Chaos, Make it Your Ladder

This life affords us many opportunities. It is up to us to be aware enough within each moment to see the chaos for what it is or to see our way through the distractions that often surround us in order to achieve what we can. Each moment is truly an opportunity for greater awareness.

Too often, we may enter into situations with attachments and expectations in how we desire the shape and feel of the resulting outcomes to be. This leads some to anger, disappointment, even despondency when our big plans don’t work out the way we want. What benefit do any of these reactions have or gain us, or anyone, either in the moment or especially in the long term?
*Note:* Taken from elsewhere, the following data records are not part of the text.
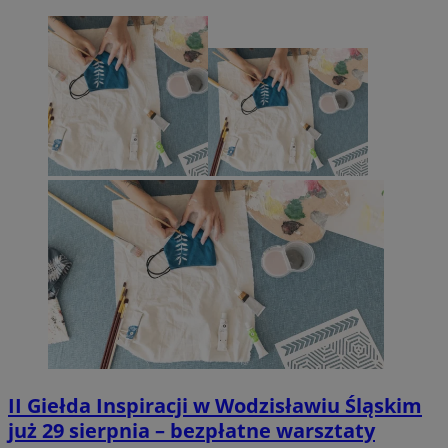
II Giełda Inspiracji w Wodzisławiu Śląskim
już 29 sierpnia – bezpłatne warsztaty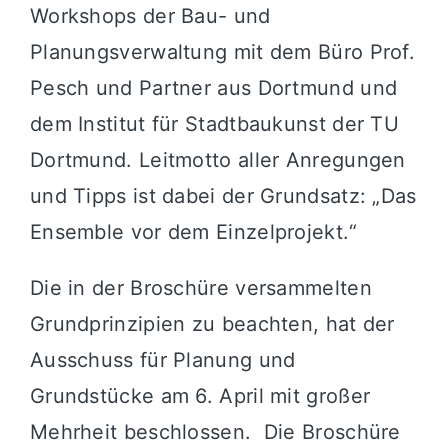
Workshops der Bau- und
Planungsverwaltung mit dem Büro Prof.
Pesch und Partner aus Dortmund und
dem Institut für Stadtbaukunst der TU
Dortmund. Leitmotto aller Anregungen
und Tipps ist dabei der Grundsatz: „Das
Ensemble vor dem Einzelprojekt.“
Die in der Broschüre versammelten
Grundprinzipien zu beachten, hat der
Ausschuss für Planung und
Grundstücke am 6. April mit großer
Mehrheit beschlossen. Die Broschüre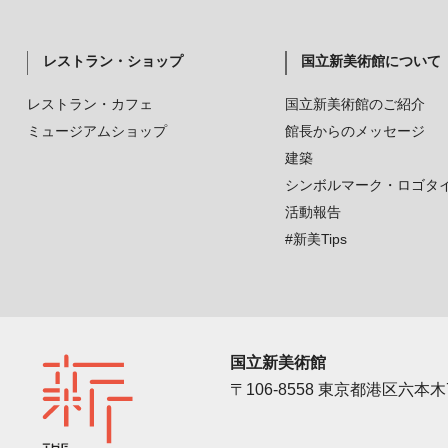
レストラン・ショップ
国立新美術館について
レストラン・カフェ
国立新美術館のご紹介
ミュージアムショップ
館長からのメッセージ
建築
シンボルマーク・ロゴタ
活動報告
#新美Tips
国立新美術館
〒106-8558 東京都港区六本木7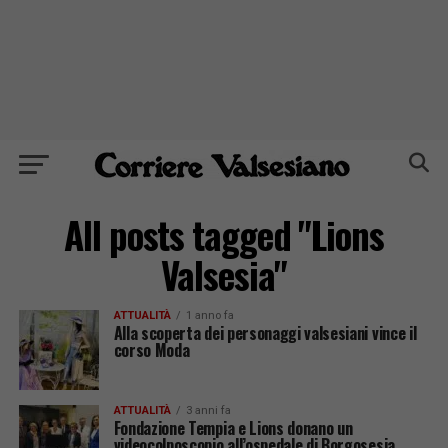
All posts tagged "Lions
Valsesia"
ATTUALITÀ
1 anno fa
Alla scoperta dei personaggi valsesiani vince il
corso Moda
ATTUALITÀ
3 anni fa
Fondazione Tempia e Lions donano un
videocolposcopio all’ospedale di Borgosesia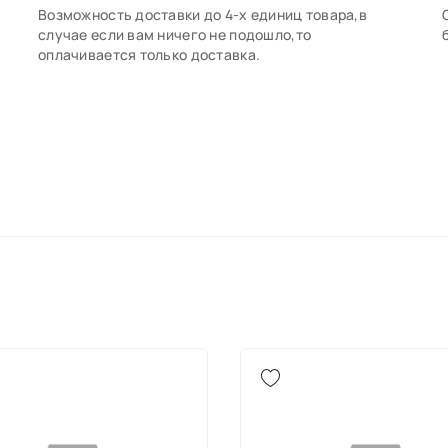
Возможность доставки до 4-х единиц товара,в
случае если вам ничего не подошло,то
оплачивается только доставка.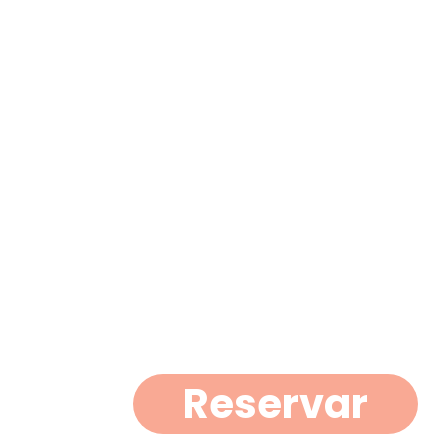
Reservar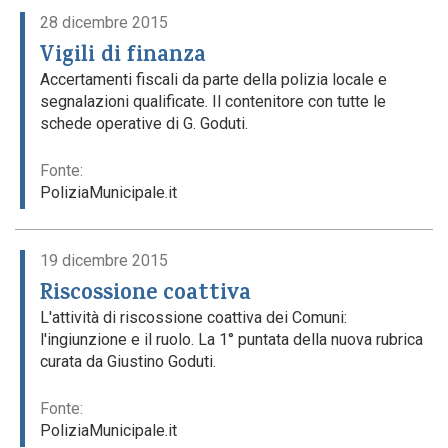
28 dicembre 2015
Vigili di finanza
Accertamenti fiscali da parte della polizia locale e
segnalazioni qualificate. Il contenitore con tutte le
schede operative di G. Goduti.
Fonte:
PoliziaMunicipale.it
19 dicembre 2015
Riscossione coattiva
L'attività di riscossione coattiva dei Comuni:
l'ingiunzione e il ruolo. La 1° puntata della nuova rubrica
curata da Giustino Goduti.
Fonte:
PoliziaMunicipale.it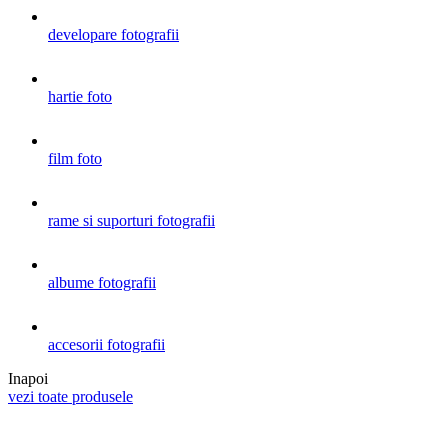
developare fotografii
hartie foto
film foto
rame si suporturi fotografii
albume fotografii
accesorii fotografii
Inapoi
vezi toate produsele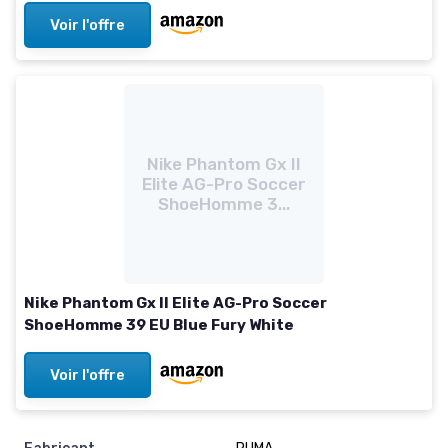
Voir l'offre
Nike Phantom Gx II
Elite AG-Pro Soccer
ShoeHomme 3...
Nike Phantom Gx II Elite AG-Pro Soccer
ShoeHomme 39 EU Blue Fury White
Voir l'offre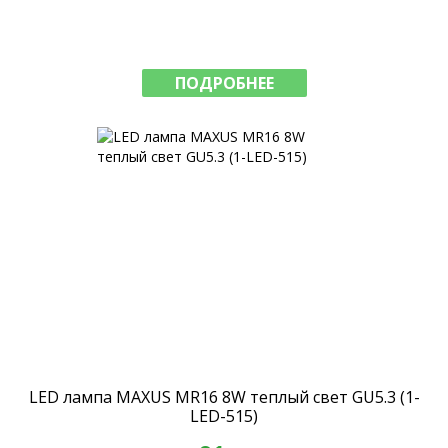
ПОДРОБНЕЕ
LED лампа MAXUS MR16 8W теплый свет GU5.3 (1-
LED-515)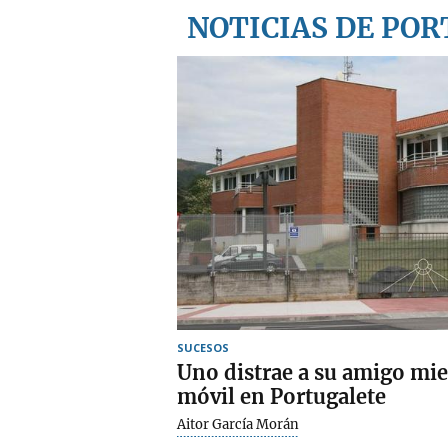
NOTICIAS DE PO
SUCESOS
Uno distrae a su amigo mien
móvil en Portugalete
Aitor García Morán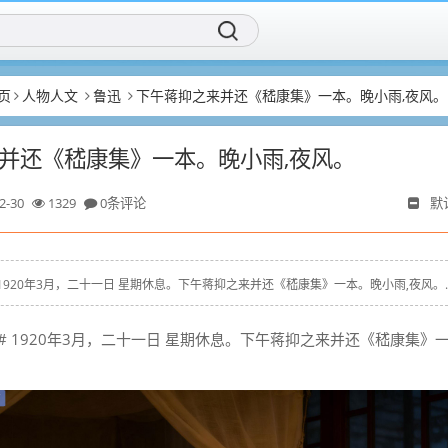
页
人物人文
鲁迅
下午蒋抑之来并还《嵇康集》一本。晚小雨,夜风。
并还《嵇康集》一本。晚小雨,夜风。
2-30
1329
0条评论
默
 #鲁迅# 1920年3月，二十一日 星期休息。下午蒋抑之来并还《嵇康集》一本。晚小雨,夜风。..
#
1920年3月，二十一日 星期休息。下午蒋抑之来并还《嵇康集》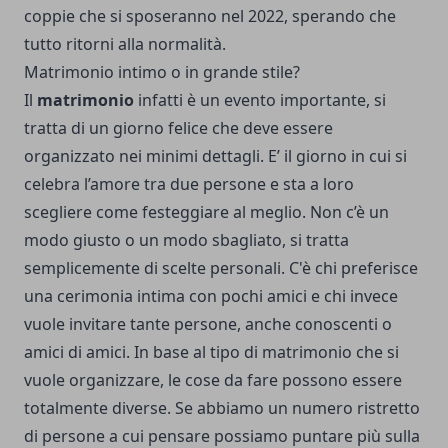
coppie che si sposeranno nel 2022, sperando che
tutto ritorni alla normalità.
Matrimonio intimo o in grande stile?
Il
matrimonio
infatti è un evento importante, si
tratta di un giorno felice che deve essere
organizzato nei minimi dettagli. E’ il giorno in cui si
celebra l’amore tra due persone e sta a loro
scegliere come festeggiare al meglio. Non c’è un
modo giusto o un modo sbagliato, si tratta
semplicemente di scelte personali. C'è chi preferisce
una cerimonia intima con pochi amici e chi invece
vuole invitare tante persone, anche conoscenti o
amici di amici. In base al tipo di matrimonio che si
vuole organizzare, le cose da fare possono essere
totalmente diverse. Se abbiamo un numero ristretto
di persone a cui pensare possiamo puntare più sulla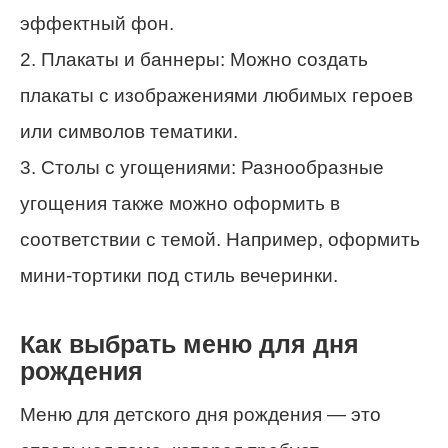
эффектный фон.
2. Плакаты и баннеры: Можно создать
плакаты с изображениями любимых героев
или символов тематики.
3. Столы с угощениями: Разнообразные
угощения также можно оформить в
соответствии с темой. Например, оформить
мини-тортики под стиль вечеринки.
Как выбрать меню для дня
рождения
Меню для детского дня рождения — это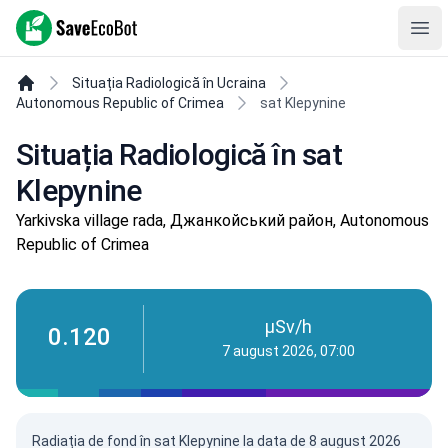
SaveEcoBot
Ope
Situația Radiologică în Ucraina
Autonomous Republic of Crimea
sat Klepynine
Situația Radiologică în sat
Klepynine
Yarkivska village rada, Джанкойський район, Autonomous
Republic of Crimea
µSv/h
0.120
7 august 2026, 07:00
Radiația de fond în sat Klepynine la data de
8 august 2026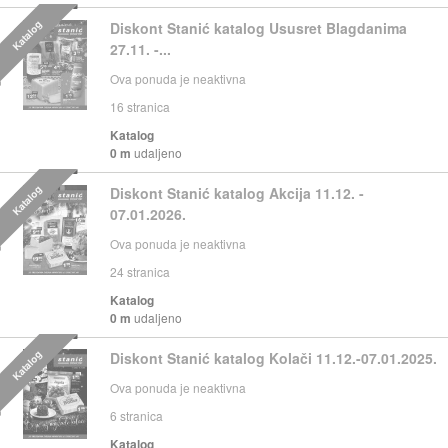
Katalog
Diskont Stanić katalog Ususret Blagdanima
27.11. -...
Ova ponuda je neaktivna
16
stranica
Katalog
0 m
udaljeno
Katalog
Diskont Stanić katalog Akcija 11.12. -
07.01.2026.
Ova ponuda je neaktivna
24
stranica
Katalog
0 m
udaljeno
Katalog
Diskont Stanić katalog Kolači 11.12.-07.01.2025.
Ova ponuda je neaktivna
6
stranica
Katalog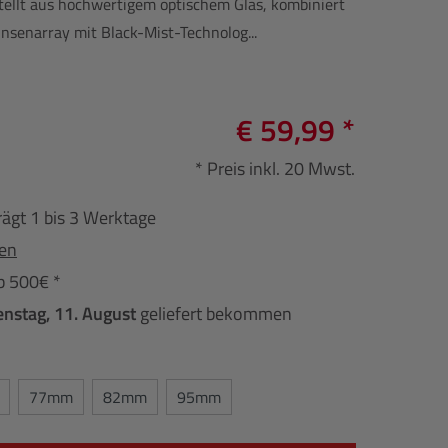
stellt aus hochwertigem optischem Glas, kombiniert
insenarray mit Black-Mist-Technolog...
€ 59,99 *
* Preis inkl. 20 Mwst.
rägt 1 bis 3 Werktage
fen
b 500€ *
enstag, 11. August
geliefert bekommen
77mm
82mm
95mm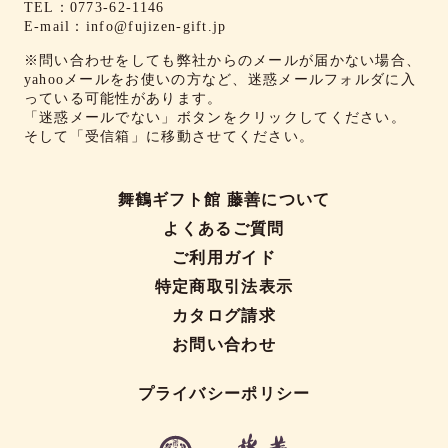
TEL：
0773-62-1146
E-mail：
info@fujizen-gift.jp
※問い合わせをしても弊社からのメールが届かない場合、
yahooメールをお使いの方など、迷惑メールフォルダに入
っている可能性があります。
「迷惑メールでない」ボタンをクリックしてください。
そして「受信箱」に移動させてください。
舞鶴ギフト館 藤善について
よくあるご質問
ご利用ガイド
特定商取引法表示
カタログ請求
お問い合わせ
プライバシーポリシー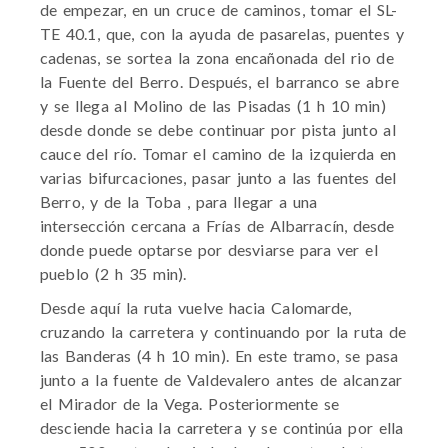
de empezar, en un cruce de caminos, tomar el SL-
TE 40.1, que, con la ayuda de pasarelas, puentes y
cadenas, se sortea la zona encañonada del rio de
la Fuente del Berro. Después, el barranco se abre
y se llega al Molino de las Pisadas (1 h 10 min)
desde donde se debe continuar por pista junto al
cauce del río. Tomar el camino de la izquierda en
varias bifurcaciones, pasar junto a las fuentes del
Berro, y de la Toba , para llegar a una
intersección cercana a Frías de Albarracín, desde
donde puede optarse por desviarse para ver el
pueblo (2 h 35 min).
Desde aquí la ruta vuelve hacia Calomarde,
cruzando la carretera y continuando por la ruta de
las Banderas (4 h 10 min). En este tramo, se pasa
junto a la fuente de Valdevalero antes de alcanzar
el Mirador de la Vega. Posteriormente se
desciende hacia la carretera y se continúa por ella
Aren’t we punishing not only ourselves but also others for making the best choices that we could at the time when we think in this limited fashion? Why would we do that to ourselves or anyone else? Would it not be better to be open to any results in order to best learn from our experiences?

Of course, it is natural when we are attached and the object of that attachment is missing, taken away, or never materializes to have a negative reaction or response. This is why training the mind to analyze those attachment dynamics is crucial when we enter into any endeavor, especially those endeavors that we have specific intent to do benefit for and with others. 

If our intentions are clean and clear of attachments, it allows us to seize on every opportunity presented to us by the natural chaotic factors present in modern life and from the natural effects from all of the causes we create from our actions. 
‘Okay, This path is done. Thank you for the lesson. Bless you. Now, up that chaos ladder to a more beneficial-for-others dynamic, thank you very much! Not after I deal with the anger and loss, but right now.’
+Wonderful World 

If there is no attachment, there is a freedom to be an intentional person. Every misstep, obstacle, obstruction, and absolutely every breath becomes but steps and stones on this ladder we’ve been climbing . . . to where . . . it does not matter because we have intentions connected to every action and every word. When we add, accumulate, and hold onto our attachments, it weighs those intentions down as well as our potential. 


More importantly, it obscures awareness. How does it do this? When faced with new information, experiences, or results that directly or indirectly contradict those intentions, we are immediately capable of absorbing this new data and adjust our actions as we breathe our very next breath.